L'âge de la maternité se situe aujourd'hui entre trente et quarante ans, période durant laquelle, malgré elles, certaines femmes peuvent être confrontées à une baisse de leur fertilité ou à une infertilité qui aurait pu être anticipée. L'autoconservation est tout simplement l'une des façons – il y en a d'autres, comme la solution consistant à avancer une naissance – de ne pas se trouver dans la situation de devoir courir l'Europe pour chercher des dons d'ovocytes. Elle consiste à tout simplement conserver les siens dans une démarche médicale de prévention et de sécurité. Pourquoi l'interdisons-nous ? Je ne vois aucune raison valable. Il est vrai que j'entends que cela pourrait être trop cher.

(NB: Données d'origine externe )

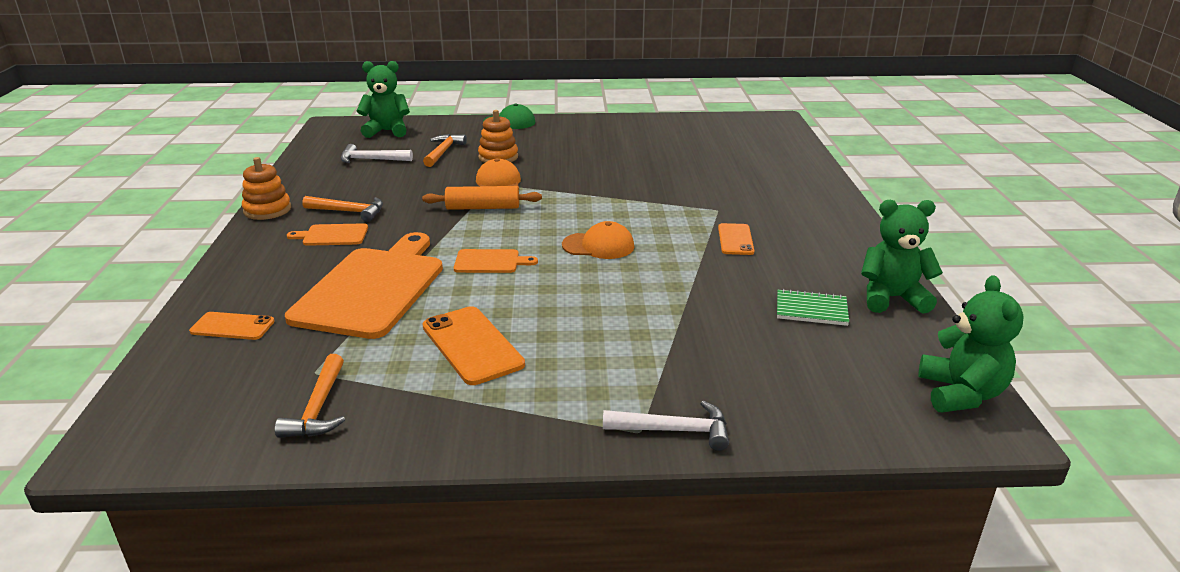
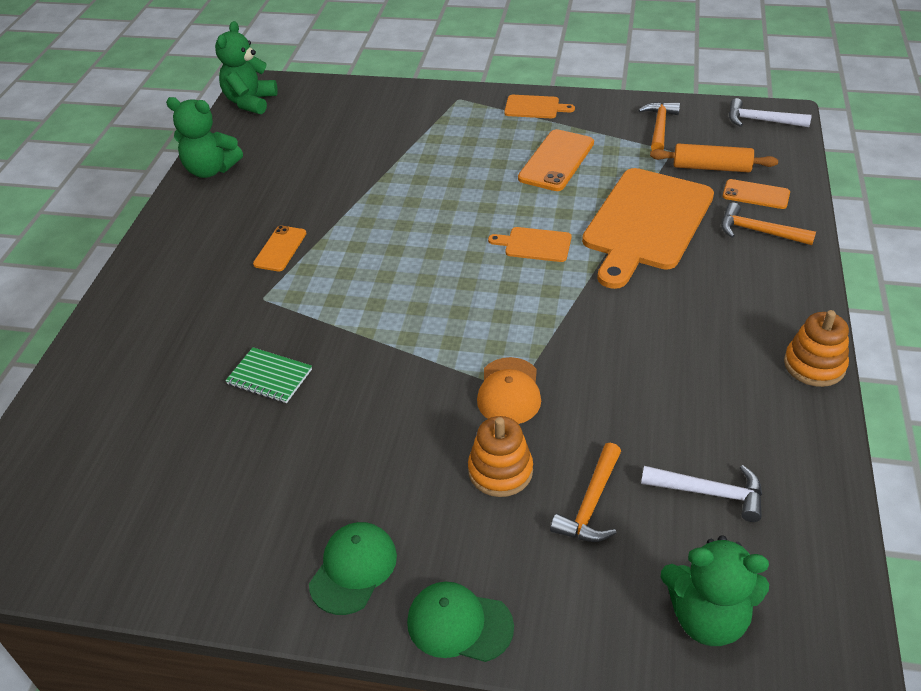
camera: 165 degrees left, 15 degrees up
(332, 235) = (710, 304): orange cutting board -> orange cutting board (534, 107)
(349, 212) = (704, 348): orange hammer -> orange hammer (758, 231)
(472, 345) = (556, 161): orange phone -> orange phone turned 45 degrees clockwise
(483, 208) = (535, 336): orange rolling pin -> orange rolling pin (711, 167)
(569, 129) = (353, 569): none -> green cap
(598, 246) = (421, 255): orange cap -> none
(674, 430) = (437, 97): white hammer -> white hammer (761, 121)
(811, 310) = (283, 166): green notebook -> green notebook (269, 377)

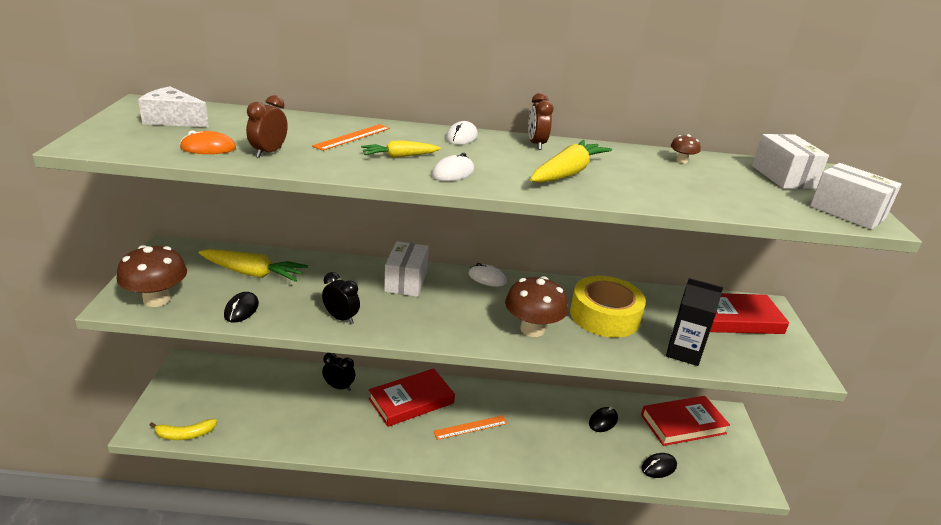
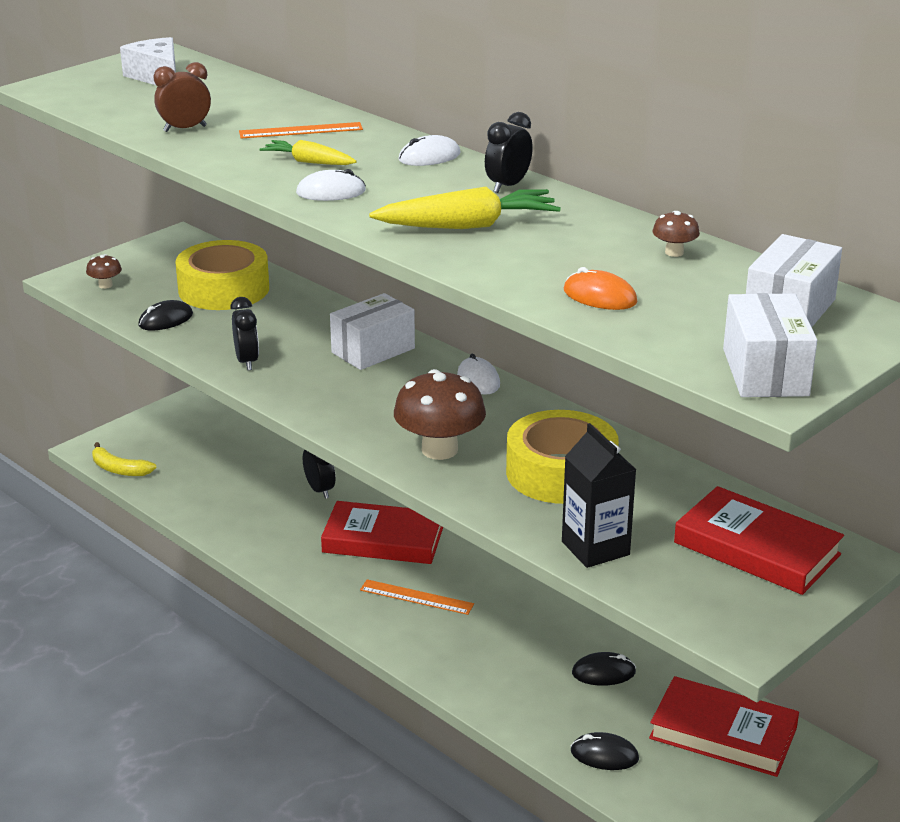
camera: 45 degrees right, 0 degrees up
(156, 299) = (105, 285): brown mushroom -> brown mushroom, size x0.46
(208, 148) = (139, 112): orange mouse -> orange mouse (600, 296)
(253, 273) = (224, 289): yellow carrot -> yellow tape
(536, 144) = (508, 186): brown clock -> black clock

Il faut avoir un débat sur les coûts et le financement, mais c'est un autre problème. La question de l'autoconservation et l'enjeu de son remboursement ou non sont des sujets très différents de la PMA.

Monsieur Jean-François Mbaye, la PMA avec don n'est pas thérapeutique : c'est une réponse sociale à la détresse des couples en mal d'enfant. Elle a toujours été remboursée. Il serait évidemment, choquant qu'on la rembourse pour les couples hétérosexuels, et qu'on ne la rembourse pas pour les couples homosexuels alors que, dans les deux cas, nous parlons exactement de la même chose : la possibilité de fonder une famille par la coopération d'une tierce personne qui donne sa capacité procréatrice pour que vous puissiez avoir un enfant.